" . . . Militarily conquering Kabul was a foregone conclusion from day one that the bombing started. But it may define pyrric victory." -- Nathan Newman
Bad things that nobody has heard about may have happened, and some bad things we know have happened, and some bad things may yet happen, but from any demi-rational standpoint the Bushies have to be very pleased with the progress of the war at this point. It's hasn't gone quite the direction they might have hoped -- there is little progress towards a coalition government, and Pashtun participation is nowhere is sight, but forcing the enemy into the hills is certainly preferable to letting them run cities, possess heavy equipment, and operate from military bases.

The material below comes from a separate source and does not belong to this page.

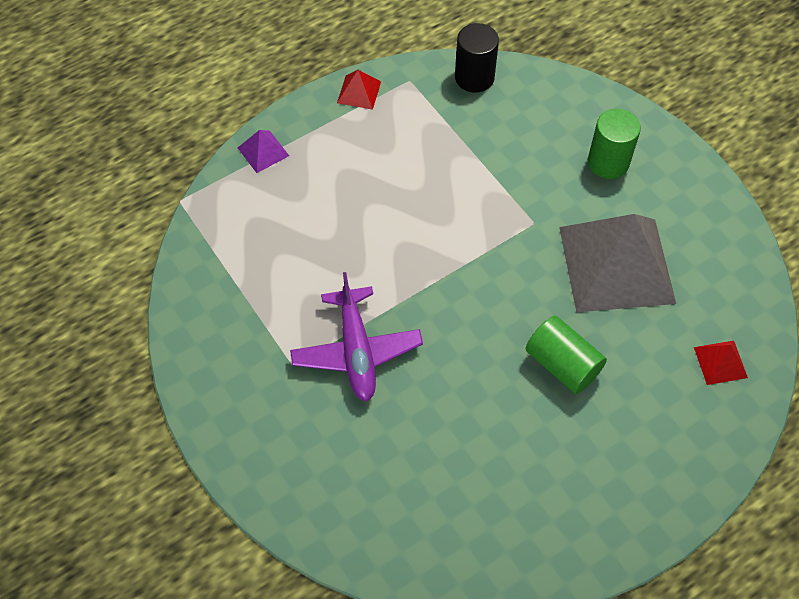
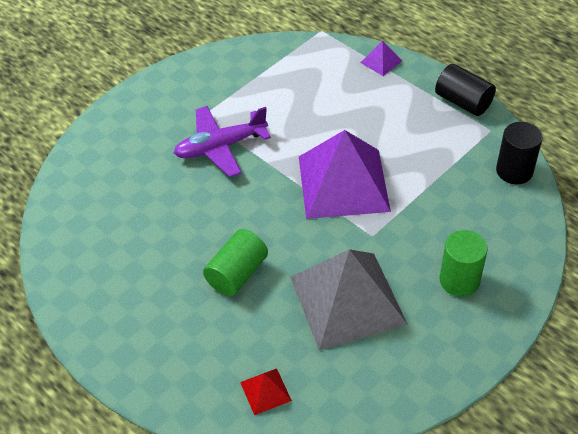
camera: 80 degrees right, 10 degrees down
(359, 92) = (463, 102): red pyramid -> black cylinder
(452, 233) = (343, 183): none -> purple pyramid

The Iraqi war went much this way too. Before the fact, there was much angst about the power of the Iraqi army ("fourth largest in the world," or something like that; has weapons of mass destruction; yadda yadda yadda). They folded like a cheap suit and the angsters looked foolish. Now the peace movement-- both its rational and irrational components--looks foolish. Maybe it will be vindicated by some subsequent string of debacles, but basing one's politics on such a contingency is problematic.

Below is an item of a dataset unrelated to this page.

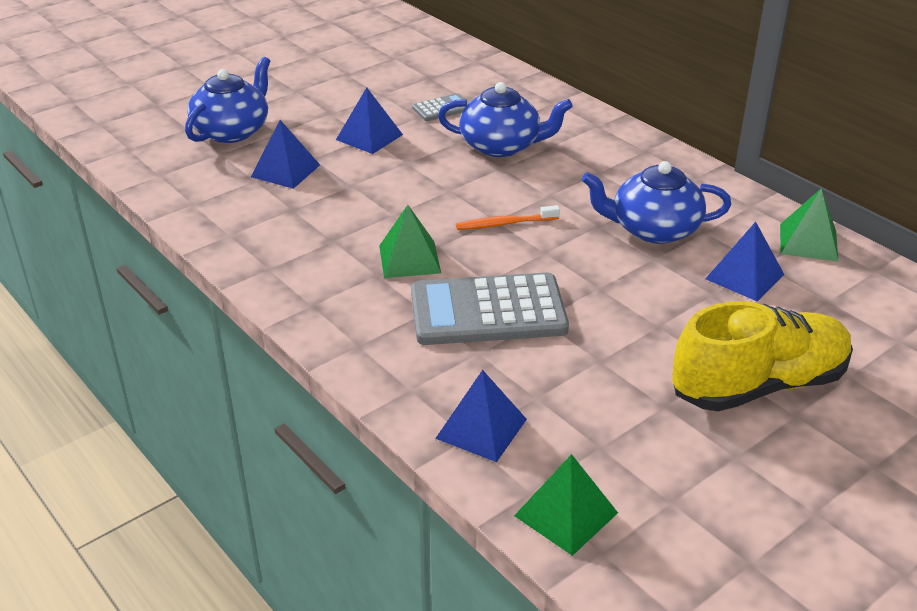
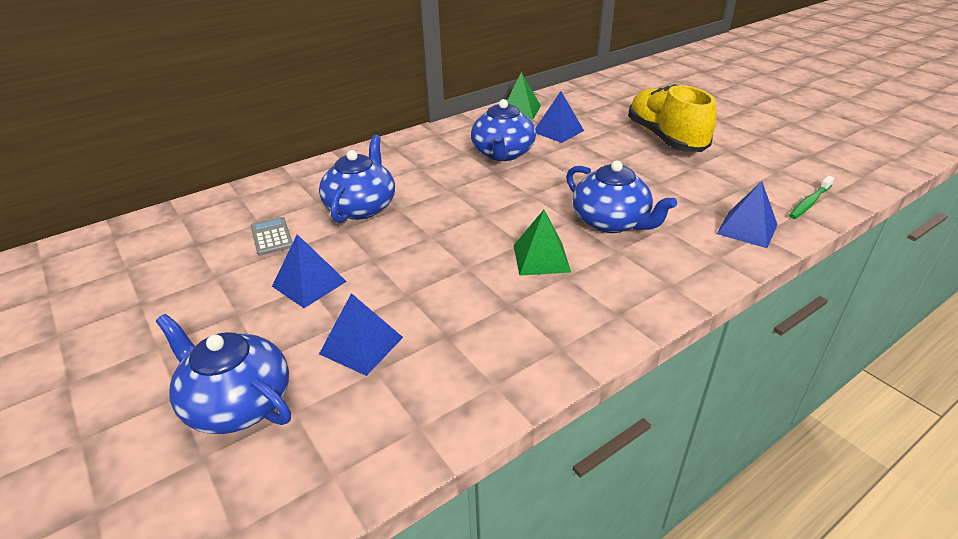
camera: 85 degrees left, 0 degrees up
(488, 311) = (611, 222): grey calculator -> blue teapot
(505, 224) = (489, 210): orange toothbrush -> none
(566, 514) = (809, 202): green pyramid -> green toothbrush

In a related vein, ChuckG makes fun of my stipulation that if there is no terrorism for some period of time, the intervention 'worked.' If one assumes no such terrorism would have been forthcoming, then such derision is appropriate, albeit insupportable for lack of such omniscience. But without such an assumption, what other conceivable test could there be?

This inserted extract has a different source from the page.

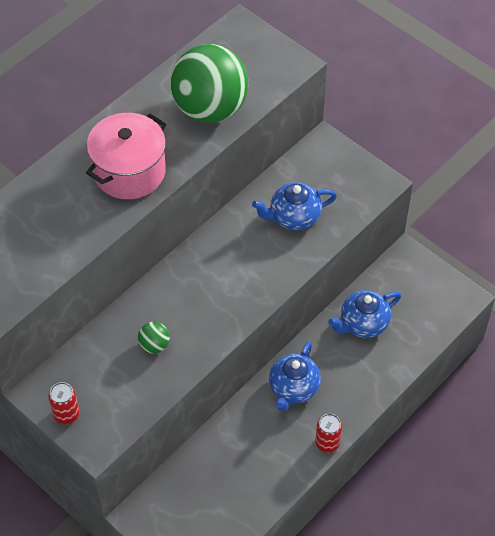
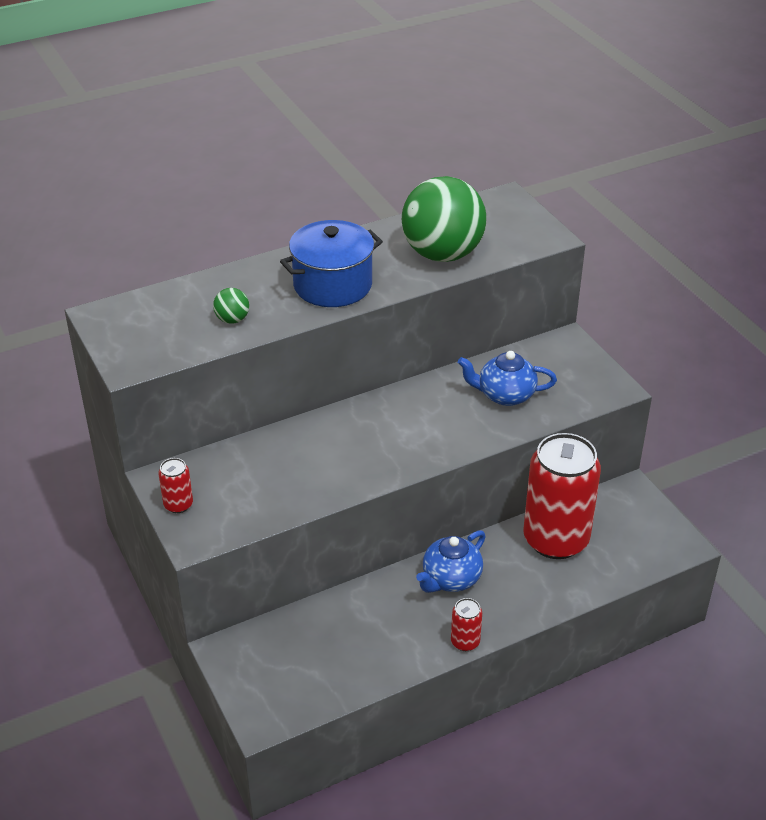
camera: 20 degrees right, 15 degrees down
(129, 171) = (332, 285): pink pot -> blue pot
(154, 345) = (301, 469): green ball -> green ball (232, 319)
(363, 323) = (555, 539): blue teapot -> red can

We could also see the demolition of another pseudo-radical thesis about U.S. policy -- that its purpose is to cause mass casualties. Hakki's 'mountain of skulls.' I also recall words in this vein from Chomsky, who I otherwise agree with on a lot of stuff. If a creditable relief effort is started, with the benefit of the territory won by the bomb-aided Northern Alliance, all that rhetoric would be exposed as more hysterics.
Most clear in all this is that, diverse radical ideologies notwithstanding, the pacifist impulse runs very deep here. The worst problem in this regard is not the impulse itself, which has its own respectable philosophical basis, but the apparent lack of awareness of it.
You folks really, really are not prepared to face up to the mayhem logically implied by your own assorted revolutionary positions. The use of force by somebody cannot be escaped as long as there are retrograde elements (such as al-qaida or OBL) prone to use force themselves.